TEXT PROVIDED:
● ● ●
(7ez) Solar Energy Conversion Via Photovoltaics and Photocatalysis

Teaching Interests: Catalysis, Photoelectrochemistry, Electrochemistry, Fundamentals of Photovoltaics, Chemical Reaction Engineering, and Teaching Method (I received "Kaufman Teaching Certificate from MIT Teaching & Learning Lab)

Due to the forthcoming shortage of natural resources, the demand for more efficient and eco-friendly chemical processes for the conversion of energy and substance, especially with respect to carbon management, is growing rapidly. Therefore, a search for high-performance solar energy conversion systems to end the current carbon economy era is of paramount importance in both academic and industrial sectors. In this regard, this talk aims to bring together experts from a variety of disciplines in order to discuss the latest fundamental progress in solar water splitting by doping-treated bismuth vanadate (BiVO₄) and printable and flexible photovoltaics by oCVD (Oxidative Chemical Vapor Deposition) polymers.
● ● ●
TASK INSTRUCTIONS:
(a) Reproduce the portion of the solar energy conversion text between "Due to the forthcoming" and "Vapor Deposition) polymers.", inclusive.
(b) For each statement below, decide whether the solar energy conversion text supports it. Answer yes or no, and quote the words from the text that settle it.
(i) The talk covers solar water splitting with doping-treated bismuth vanadate.
(ii) The oCVD polymers are presented for rigid photovoltaics that cannot be printed.
(iii) Demand for more efficient and eco-friendly chemical processes is described as declining.
(c) Extend the solar energy conversion text by writing what follows its final sentence.

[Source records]
● ● ●
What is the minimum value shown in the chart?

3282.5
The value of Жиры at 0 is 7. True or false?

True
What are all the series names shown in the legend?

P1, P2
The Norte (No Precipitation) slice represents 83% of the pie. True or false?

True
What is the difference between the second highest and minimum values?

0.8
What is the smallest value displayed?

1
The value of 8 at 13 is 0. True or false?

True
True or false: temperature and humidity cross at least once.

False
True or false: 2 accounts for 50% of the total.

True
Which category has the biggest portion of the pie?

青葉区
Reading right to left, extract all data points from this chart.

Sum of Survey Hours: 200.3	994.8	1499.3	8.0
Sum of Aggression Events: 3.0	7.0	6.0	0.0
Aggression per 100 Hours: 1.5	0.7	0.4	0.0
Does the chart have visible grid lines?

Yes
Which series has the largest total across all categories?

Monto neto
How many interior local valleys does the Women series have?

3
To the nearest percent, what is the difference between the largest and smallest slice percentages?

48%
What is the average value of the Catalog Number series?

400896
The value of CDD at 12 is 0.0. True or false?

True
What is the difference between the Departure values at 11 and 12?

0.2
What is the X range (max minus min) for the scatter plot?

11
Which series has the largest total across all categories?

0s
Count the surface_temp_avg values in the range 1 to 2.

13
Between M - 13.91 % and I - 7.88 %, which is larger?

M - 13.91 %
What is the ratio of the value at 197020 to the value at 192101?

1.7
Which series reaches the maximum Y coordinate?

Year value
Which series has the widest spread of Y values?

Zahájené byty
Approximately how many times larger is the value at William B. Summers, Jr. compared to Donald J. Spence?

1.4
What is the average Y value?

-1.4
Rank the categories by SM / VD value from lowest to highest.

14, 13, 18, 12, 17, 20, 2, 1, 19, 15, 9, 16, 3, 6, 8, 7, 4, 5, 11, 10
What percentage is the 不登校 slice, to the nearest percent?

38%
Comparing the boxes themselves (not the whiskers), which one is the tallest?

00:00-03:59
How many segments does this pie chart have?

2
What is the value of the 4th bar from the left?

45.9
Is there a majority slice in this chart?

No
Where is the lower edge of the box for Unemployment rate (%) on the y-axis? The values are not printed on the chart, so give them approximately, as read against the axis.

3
● ● ●
ANSWERS IN ORDER:
(a)
Due to the forthcoming shortage of natural resources, the demand for more efficient and eco-friendly chemical processes for the conversion of energy and substance, especially with respect to carbon management, is growing rapidly. Therefore, a search for high-performance solar energy conversion systems to end the current carbon economy era is of paramount importance in both academic and industrial sectors. In this regard, this talk aims to bring together experts from a variety of disciplines in order to discuss the latest fundamental progress in solar water splitting by doping-treated bismuth vanadate (BiVO₄) and printable and flexible photovoltaics by oCVD (Oxidative Chemical Vapor Deposition) polymers.

(b)
(i) Yes: "solar water splitting by doping-treated bismuth vanadate (BiVO₄)"
(ii) No: "printable and flexible photovoltaics by oCVD (Oxidative Chemical Vapor Deposition) polymers"
(iii) No: "is growing rapidly"

(c)
oCVD is a solvent-free conformal vacuum-based technique to enable thin-film fabrication of insoluble polymers at moderate vacuum (~ 0.1 Torr) and low temperature (25 – 150 °C). Moreover, oCVD carries the well-cited vacuum processing benefits, such as easy patterning, well-defined thickness control, large-area uniformity, and inline integration with other standard vacuum processes (e.g., vacuum thermal evaporation). Based on these technical advantages from oCVD, polyselenophene, poly(3,4-dimethoxy-thiophene), and polythiophene have been successfully incorporated into organic photovoltaics as donor, neutral hole transporter, and photoactive neutral hole transporter, respectively.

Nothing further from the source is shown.